Databricks didn’t make the cut in Forrester’s report, but we would be remiss to not mention the company and its Apache Spark-based offerings. Databricks has spearheaded the idea of a data lakehouse that seeks to combine the benefits of a centralized data warehouse that maintains highly structured data, with the scalability benefits of a data lake that stores less structured data.
Firebolt is another player in the cloud data warehouse market that customers should keep an eye on. The company, which currently supports just AWS, brings novel compression techniques to bare on data residing in S3.
There are a number of other data warehousing offerings that users should be aware of, including several that run atop Presto, an open source query engine. A key difference between Presto and traditional column-oriented databases is that Presto queries the data wherever it resides, eliminating the need to ETL the data into a central repository, which is a major source of cost and complexity in data warehousing.
Starburst develops and sells a version of Presto (which is now called Trino) that can be used for both cloud and on-prem data analytics. Starburst takes a federated approach to data analytics, whereby queries are pushed down to the source database or file system, and the results are aggregated and returned to the user.
Another Presto company is Ahana, which launched about a year ago. Ahana is offerings a managed version of its Presto analytics engine running on AWS, thereby eliminating the need for users to manage Presto (which can be tricky).
AWS is also in the Presto business with Amazon Athena, which runs as a serverless service on Amazon Elastic MapReduce (EMR). Like other Presto offerings, Athena lets users query data residing in S3. It’s often deployed with other Amazon offerings, including Glue.
Finally there is Varada, which also offers a version of Presto.
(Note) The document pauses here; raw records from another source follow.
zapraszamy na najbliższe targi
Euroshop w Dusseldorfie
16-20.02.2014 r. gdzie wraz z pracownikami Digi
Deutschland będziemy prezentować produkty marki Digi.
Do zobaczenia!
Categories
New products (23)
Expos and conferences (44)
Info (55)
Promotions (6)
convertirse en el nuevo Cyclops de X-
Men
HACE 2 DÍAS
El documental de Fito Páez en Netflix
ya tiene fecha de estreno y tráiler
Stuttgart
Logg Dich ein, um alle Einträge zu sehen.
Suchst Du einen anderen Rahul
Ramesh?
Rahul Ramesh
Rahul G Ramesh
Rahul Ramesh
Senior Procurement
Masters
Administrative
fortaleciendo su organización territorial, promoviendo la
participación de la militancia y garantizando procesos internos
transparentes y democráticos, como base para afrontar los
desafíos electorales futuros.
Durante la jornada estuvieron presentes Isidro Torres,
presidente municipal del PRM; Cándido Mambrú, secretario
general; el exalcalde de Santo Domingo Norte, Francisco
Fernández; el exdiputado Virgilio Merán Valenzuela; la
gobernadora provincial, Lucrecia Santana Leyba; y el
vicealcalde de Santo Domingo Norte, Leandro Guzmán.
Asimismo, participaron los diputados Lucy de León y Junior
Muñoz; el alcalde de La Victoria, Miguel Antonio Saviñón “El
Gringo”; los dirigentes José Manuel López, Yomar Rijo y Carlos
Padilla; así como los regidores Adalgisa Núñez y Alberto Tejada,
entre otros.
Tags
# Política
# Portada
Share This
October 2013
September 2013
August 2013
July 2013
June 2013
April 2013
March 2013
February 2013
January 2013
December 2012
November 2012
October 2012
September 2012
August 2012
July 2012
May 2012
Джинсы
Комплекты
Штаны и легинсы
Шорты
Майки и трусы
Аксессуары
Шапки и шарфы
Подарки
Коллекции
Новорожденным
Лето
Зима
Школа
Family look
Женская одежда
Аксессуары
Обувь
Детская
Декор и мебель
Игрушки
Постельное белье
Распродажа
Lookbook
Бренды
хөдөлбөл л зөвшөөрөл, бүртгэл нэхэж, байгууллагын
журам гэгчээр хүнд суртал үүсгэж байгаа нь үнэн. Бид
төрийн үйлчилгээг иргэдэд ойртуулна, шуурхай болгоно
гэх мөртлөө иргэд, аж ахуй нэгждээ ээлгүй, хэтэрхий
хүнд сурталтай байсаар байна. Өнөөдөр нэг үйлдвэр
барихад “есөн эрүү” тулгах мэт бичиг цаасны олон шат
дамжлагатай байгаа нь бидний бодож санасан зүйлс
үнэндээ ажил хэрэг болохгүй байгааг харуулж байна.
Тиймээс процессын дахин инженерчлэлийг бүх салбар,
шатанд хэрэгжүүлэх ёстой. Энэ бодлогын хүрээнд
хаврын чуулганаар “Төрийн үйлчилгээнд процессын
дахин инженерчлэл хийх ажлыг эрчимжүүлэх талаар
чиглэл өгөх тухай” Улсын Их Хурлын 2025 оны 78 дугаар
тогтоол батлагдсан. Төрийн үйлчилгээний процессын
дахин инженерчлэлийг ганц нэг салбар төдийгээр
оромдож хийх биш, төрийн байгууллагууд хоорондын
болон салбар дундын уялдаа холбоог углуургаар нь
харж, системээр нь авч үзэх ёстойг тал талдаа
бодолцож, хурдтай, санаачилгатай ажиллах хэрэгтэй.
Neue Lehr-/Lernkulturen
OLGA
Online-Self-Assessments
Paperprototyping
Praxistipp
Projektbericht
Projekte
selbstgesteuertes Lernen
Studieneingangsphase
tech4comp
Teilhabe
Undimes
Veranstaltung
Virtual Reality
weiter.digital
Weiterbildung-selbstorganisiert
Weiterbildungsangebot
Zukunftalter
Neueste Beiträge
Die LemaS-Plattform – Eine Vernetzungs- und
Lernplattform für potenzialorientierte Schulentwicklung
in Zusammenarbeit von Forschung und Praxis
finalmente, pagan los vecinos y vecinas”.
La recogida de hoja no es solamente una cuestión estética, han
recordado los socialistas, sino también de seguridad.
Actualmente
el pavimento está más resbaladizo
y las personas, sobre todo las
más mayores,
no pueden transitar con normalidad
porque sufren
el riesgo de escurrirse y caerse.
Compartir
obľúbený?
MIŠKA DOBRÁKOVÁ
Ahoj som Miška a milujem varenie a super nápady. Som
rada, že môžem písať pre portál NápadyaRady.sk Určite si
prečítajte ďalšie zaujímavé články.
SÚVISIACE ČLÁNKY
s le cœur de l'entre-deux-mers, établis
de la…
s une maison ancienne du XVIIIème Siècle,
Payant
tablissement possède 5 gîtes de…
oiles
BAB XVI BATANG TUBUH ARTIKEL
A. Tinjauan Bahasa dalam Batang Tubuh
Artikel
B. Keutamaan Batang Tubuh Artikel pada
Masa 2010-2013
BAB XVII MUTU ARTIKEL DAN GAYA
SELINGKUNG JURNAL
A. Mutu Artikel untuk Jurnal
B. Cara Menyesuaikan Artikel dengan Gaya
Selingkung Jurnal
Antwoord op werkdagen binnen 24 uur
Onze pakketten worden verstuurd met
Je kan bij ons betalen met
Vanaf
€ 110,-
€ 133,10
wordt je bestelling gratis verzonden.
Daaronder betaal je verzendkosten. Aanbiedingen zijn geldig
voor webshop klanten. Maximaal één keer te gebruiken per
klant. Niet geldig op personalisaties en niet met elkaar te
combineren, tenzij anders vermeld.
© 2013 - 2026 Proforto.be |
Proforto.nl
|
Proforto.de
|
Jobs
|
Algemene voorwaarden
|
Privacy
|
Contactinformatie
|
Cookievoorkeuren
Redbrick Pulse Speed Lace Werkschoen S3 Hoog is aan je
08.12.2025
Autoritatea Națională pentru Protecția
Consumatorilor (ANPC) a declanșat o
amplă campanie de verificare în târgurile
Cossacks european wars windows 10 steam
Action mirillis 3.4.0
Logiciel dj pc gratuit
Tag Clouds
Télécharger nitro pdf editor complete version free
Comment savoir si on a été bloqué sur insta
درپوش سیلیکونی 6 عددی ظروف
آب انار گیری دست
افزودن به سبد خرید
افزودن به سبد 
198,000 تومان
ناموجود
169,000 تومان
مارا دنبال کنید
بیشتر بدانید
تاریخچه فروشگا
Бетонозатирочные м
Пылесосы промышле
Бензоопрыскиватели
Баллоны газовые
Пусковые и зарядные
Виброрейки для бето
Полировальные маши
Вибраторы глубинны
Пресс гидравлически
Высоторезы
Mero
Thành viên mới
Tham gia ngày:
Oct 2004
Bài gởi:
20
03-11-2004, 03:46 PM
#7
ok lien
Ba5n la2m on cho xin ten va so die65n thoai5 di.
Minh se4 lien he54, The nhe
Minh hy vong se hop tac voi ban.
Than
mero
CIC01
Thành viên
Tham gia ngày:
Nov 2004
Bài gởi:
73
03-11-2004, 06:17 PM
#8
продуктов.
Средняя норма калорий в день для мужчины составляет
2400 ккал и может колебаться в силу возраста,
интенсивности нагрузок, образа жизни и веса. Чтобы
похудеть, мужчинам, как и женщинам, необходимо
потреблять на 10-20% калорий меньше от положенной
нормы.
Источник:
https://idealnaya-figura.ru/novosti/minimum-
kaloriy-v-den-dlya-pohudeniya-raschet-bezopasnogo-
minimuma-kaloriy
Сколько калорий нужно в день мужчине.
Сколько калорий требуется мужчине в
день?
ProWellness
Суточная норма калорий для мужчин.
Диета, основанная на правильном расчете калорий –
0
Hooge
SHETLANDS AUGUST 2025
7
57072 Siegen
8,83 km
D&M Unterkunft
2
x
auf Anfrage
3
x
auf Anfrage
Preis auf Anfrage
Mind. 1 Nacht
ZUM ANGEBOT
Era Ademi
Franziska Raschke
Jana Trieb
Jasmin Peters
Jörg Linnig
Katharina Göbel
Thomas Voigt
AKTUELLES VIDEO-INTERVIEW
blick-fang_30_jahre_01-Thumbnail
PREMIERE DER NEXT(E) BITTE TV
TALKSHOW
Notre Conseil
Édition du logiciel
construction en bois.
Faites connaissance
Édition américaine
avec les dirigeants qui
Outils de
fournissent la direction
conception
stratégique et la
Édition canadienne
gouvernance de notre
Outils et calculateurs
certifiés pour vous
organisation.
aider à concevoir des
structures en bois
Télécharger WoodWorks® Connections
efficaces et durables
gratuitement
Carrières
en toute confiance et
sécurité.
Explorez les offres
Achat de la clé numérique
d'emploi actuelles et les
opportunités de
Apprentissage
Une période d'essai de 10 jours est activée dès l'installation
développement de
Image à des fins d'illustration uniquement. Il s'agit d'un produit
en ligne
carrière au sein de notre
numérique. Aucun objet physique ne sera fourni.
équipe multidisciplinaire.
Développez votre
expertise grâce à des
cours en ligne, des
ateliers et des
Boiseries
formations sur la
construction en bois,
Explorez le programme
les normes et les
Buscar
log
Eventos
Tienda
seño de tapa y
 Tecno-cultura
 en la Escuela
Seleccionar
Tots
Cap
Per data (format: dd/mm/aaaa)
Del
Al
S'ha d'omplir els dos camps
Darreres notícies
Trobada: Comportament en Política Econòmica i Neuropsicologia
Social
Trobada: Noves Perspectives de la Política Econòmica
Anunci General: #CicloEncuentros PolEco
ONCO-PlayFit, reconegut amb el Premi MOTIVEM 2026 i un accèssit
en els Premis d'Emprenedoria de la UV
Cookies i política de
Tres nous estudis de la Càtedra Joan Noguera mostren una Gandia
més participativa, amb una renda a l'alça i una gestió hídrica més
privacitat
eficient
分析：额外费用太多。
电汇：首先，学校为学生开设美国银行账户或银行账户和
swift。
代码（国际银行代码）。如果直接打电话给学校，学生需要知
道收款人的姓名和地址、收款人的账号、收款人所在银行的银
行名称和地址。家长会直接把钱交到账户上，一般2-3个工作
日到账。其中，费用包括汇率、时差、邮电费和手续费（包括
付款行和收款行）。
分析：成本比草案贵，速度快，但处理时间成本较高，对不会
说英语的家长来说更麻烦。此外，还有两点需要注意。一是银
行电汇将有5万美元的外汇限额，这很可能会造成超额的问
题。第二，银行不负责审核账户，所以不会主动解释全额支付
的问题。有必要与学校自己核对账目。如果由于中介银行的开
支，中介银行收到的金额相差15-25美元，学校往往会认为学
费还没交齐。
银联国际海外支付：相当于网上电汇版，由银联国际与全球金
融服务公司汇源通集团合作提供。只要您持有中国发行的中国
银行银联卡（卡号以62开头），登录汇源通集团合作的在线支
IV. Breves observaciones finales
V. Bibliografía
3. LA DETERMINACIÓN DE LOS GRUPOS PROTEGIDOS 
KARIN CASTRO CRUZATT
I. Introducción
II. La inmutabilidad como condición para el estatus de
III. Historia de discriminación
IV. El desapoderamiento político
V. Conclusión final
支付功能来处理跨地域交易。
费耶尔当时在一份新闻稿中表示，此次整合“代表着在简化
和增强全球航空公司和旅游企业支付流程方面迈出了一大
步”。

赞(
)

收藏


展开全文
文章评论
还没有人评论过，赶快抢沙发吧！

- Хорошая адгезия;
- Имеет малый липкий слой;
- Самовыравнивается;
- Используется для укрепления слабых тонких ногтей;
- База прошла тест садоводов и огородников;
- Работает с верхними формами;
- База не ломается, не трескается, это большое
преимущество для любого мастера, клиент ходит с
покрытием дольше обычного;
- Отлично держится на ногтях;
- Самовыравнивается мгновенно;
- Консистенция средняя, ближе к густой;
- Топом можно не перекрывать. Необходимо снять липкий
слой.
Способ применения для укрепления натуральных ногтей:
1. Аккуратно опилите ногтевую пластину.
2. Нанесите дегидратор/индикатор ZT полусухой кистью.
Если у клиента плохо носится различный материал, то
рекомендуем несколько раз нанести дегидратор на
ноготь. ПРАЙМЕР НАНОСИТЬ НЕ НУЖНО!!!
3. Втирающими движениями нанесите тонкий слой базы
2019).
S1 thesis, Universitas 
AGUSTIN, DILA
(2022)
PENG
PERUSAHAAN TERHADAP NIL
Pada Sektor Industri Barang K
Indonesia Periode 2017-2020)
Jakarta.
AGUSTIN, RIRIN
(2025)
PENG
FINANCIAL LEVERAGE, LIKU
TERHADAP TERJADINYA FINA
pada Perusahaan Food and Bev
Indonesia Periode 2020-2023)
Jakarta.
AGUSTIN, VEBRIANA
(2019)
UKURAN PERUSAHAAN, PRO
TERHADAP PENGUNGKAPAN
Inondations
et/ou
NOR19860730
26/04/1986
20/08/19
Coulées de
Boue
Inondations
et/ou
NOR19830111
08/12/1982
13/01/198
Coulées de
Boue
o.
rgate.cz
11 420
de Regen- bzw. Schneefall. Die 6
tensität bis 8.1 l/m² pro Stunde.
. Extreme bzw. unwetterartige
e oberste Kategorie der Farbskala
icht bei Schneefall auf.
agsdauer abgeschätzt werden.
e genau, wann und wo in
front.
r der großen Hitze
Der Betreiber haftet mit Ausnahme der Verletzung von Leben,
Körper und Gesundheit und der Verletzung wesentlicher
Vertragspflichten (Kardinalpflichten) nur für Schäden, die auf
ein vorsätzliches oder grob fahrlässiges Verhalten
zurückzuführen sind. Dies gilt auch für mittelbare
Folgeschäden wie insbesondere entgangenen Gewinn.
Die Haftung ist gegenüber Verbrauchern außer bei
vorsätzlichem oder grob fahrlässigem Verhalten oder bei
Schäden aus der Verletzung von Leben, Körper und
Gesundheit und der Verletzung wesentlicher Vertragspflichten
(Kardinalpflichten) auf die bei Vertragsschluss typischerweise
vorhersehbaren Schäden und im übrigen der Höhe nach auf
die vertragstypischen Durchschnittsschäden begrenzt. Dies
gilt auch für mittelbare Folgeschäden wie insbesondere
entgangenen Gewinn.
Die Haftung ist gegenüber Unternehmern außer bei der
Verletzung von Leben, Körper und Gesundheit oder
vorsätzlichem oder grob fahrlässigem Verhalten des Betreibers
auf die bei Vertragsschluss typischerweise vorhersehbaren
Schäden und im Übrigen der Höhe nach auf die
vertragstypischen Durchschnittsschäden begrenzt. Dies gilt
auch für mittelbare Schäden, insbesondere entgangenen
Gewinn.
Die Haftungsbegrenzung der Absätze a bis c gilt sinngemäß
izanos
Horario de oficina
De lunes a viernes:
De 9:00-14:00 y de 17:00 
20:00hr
Like other Presto offerings, Varada layers additional functionality, such as indexing, caching, and a query optimizer, atop the core Presto engine to provide a more complete data analytics solution.
Peeking outside of the Presto community, we find Dremio, which has been gaining traction with its data analytics solution built atop Apache Arrow. Dremio has bolstered its core federated query capability with features like native query push-downs, data caching, and a query planner to bolster performance, making it another option for cloud analytic workloads, although, like the Presto offerings, it’s not technically a data warehouse.
These are heady days for cloud data warehousing. Customers have a plethora of solutions to choose from, and the alternatives are continuously being enhanced with compelling new features. Customers are reporting good returns from their cloud data warehouse investments, and the practice is sure to grow in the coming years.